[Start of Attachment]

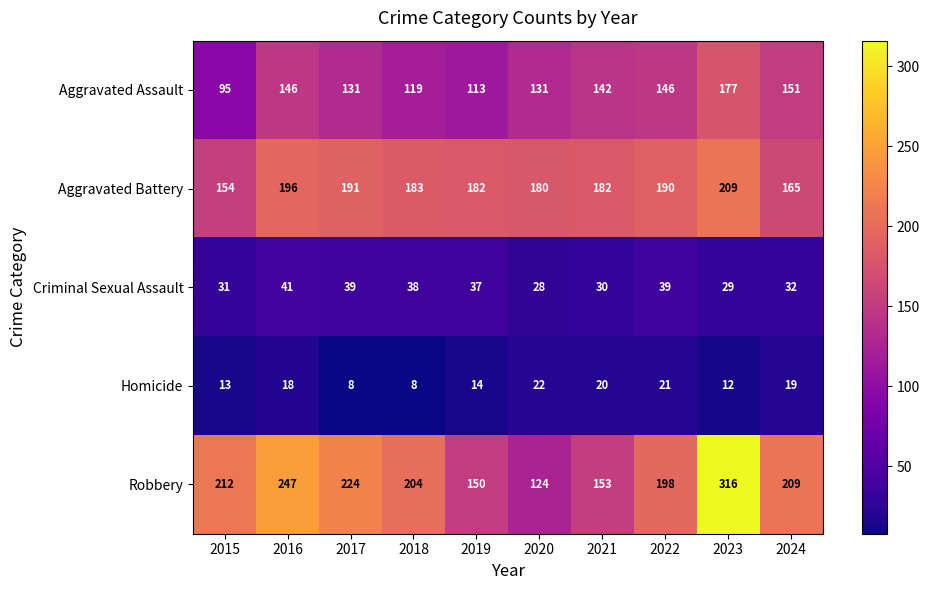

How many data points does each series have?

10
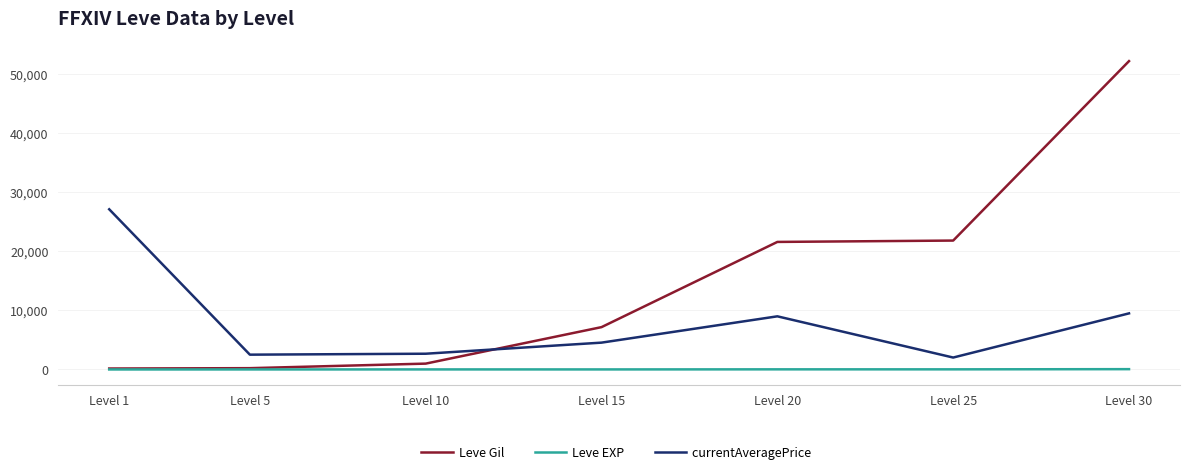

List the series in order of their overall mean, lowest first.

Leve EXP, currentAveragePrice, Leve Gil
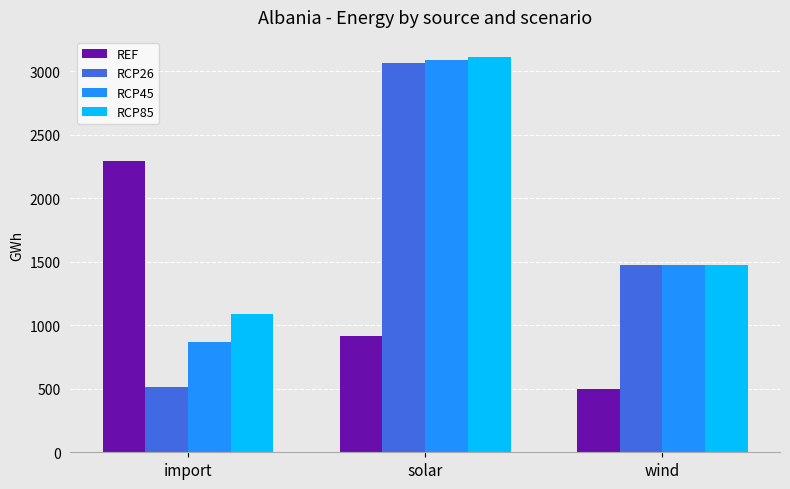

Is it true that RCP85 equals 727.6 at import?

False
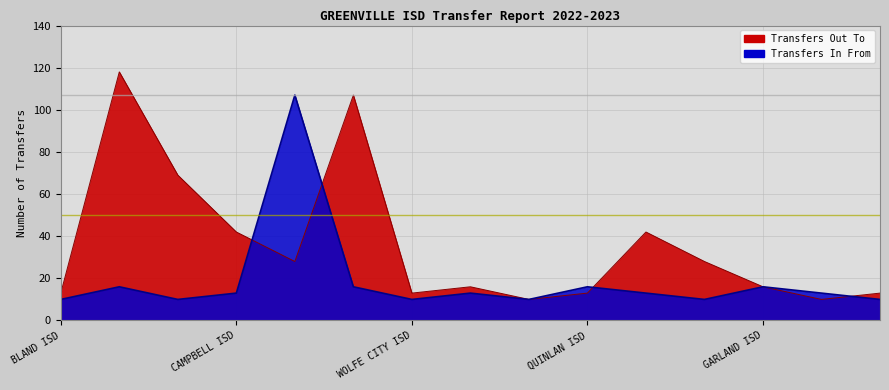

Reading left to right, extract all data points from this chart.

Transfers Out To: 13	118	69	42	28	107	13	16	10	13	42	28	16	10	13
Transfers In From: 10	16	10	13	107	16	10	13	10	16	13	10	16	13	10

[End of Attachment]

» How to complete this task
Convert the records above into a numbered list with one line per item, omitting blank lines and the picture lines.

» Answer to the exercise
1. How many data points does each series have?
2. 10
3. List the series in order of their overall mean, lowest first.
4. Leve EXP, currentAveragePrice, Leve Gil
5. Is it true that RCP85 equals 727.6 at import?
6. False
7. Reading left to right, extract all data points from this chart.
8. Transfers Out To: 13	118	69	42	28	107	13	16	10	13	42	28	16	10	13
9. Transfers In From: 10	16	10	13	107	16	10	13	10	16	13	10	16	13	10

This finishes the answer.